> **SET EXERCISE**
Copy every line of the listing below word for word, with each entry on its own line and in the same order.

> **PROVIDED DATA**
- - - -

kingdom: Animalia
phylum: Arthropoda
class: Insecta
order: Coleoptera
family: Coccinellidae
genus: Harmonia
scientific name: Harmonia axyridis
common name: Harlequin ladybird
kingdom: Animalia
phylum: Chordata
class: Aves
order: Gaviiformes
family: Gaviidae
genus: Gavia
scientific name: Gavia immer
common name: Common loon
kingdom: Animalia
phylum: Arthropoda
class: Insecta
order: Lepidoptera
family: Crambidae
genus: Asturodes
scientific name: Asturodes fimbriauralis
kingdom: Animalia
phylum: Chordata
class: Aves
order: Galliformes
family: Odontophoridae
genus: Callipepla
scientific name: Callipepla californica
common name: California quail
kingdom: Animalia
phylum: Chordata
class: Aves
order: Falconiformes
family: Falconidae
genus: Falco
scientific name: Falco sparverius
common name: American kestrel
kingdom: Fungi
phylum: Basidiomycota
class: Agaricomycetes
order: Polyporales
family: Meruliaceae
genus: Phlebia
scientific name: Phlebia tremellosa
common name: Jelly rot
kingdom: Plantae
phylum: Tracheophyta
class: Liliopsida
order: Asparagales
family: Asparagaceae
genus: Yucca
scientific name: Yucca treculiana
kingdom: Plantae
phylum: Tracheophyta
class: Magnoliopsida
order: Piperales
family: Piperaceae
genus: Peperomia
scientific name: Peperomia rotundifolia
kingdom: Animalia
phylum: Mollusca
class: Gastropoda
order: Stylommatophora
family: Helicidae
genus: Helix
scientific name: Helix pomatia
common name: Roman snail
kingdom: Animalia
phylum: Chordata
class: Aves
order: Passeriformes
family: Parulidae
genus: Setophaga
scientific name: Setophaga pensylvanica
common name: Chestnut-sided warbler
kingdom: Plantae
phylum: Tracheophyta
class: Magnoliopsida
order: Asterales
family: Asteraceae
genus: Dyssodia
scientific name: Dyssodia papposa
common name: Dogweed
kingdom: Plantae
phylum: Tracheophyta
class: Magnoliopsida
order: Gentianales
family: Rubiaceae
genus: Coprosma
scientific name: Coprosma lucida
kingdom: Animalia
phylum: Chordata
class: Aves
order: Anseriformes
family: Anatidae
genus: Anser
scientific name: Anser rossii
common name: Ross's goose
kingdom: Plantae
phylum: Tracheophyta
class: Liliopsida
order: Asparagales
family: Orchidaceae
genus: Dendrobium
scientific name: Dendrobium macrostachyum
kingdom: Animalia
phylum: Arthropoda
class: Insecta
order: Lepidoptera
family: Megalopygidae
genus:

- - - -

> **EXPECTED ANSWER**
kingdom: Animalia
phylum: Arthropoda
class: Insecta
order: Coleoptera
family: Coccinellidae
genus: Harmonia
scientific name: Harmonia axyridis
common name: Harlequin ladybird
kingdom: Animalia
phylum: Chordata
class: Aves
order: Gaviiformes
family: Gaviidae
genus: Gavia
scientific name: Gavia immer
common name: Common loon
kingdom: Animalia
phylum: Arthropoda
class: Insecta
order: Lepidoptera
family: Crambidae
genus: Asturodes
scientific name: Asturodes fimbriauralis
kingdom: Animalia
phylum: Chordata
class: Aves
order: Galliformes
family: Odontophoridae
genus: Callipepla
scientific name: Callipepla californica
common name: California quail
kingdom: Animalia
phylum: Chordata
class: Aves
order: Falconiformes
family: Falconidae
genus: Falco
scientific name: Falco sparverius
common name: American kestrel
kingdom: Fungi
phylum: Basidiomycota
class: Agaricomycetes
order: Polyporales
family: Meruliaceae
genus: Phlebia
scientific name: Phlebia tremellosa
common name: Jelly rot
kingdom: Plantae
phylum: Tracheophyta
class: Liliopsida
order: Asparagales
family: Asparagaceae
genus: Yucca
scientific name: Yucca treculiana
kingdom: Plantae
phylum: Tracheophyta
class: Magnoliopsida
order: Piperales
family: Piperaceae
genus: Peperomia
scientific name: Peperomia rotundifolia
kingdom: Animalia
phylum: Mollusca
class: Gastropoda
order: Stylommatophora
family: Helicidae
genus: Helix
scientific name: Helix pomatia
common name: Roman snail
kingdom: Animalia
phylum: Chordata
class: Aves
order: Passeriformes
family: Parulidae
genus: Setophaga
scientific name: Setophaga pensylvanica
common name: Chestnut-sided warbler
kingdom: Plantae
phylum: Tracheophyta
class: Magnoliopsida
order: Asterales
family: Asteraceae
genus: Dyssodia
scientific name: Dyssodia papposa
common name: Dogweed
kingdom: Plantae
phylum: Tracheophyta
class: Magnoliopsida
order: Gentianales
family: Rubiaceae
genus: Coprosma
scientific name: Coprosma lucida
kingdom: Animalia
phylum: Chordata
class: Aves
order: Anseriformes
family: Anatidae
genus: Anser
scientific name: Anser rossii
common name: Ross's goose
kingdom: Plantae
phylum: Tracheophyta
class: Liliopsida
order: Asparagales
family: Orchidaceae
genus: Dendrobium
scientific name: Dendrobium macrostachyum
kingdom: Animalia
phylum: Arthropoda
class: Insecta
order: Lepidoptera
family: Megalopygidae
genus:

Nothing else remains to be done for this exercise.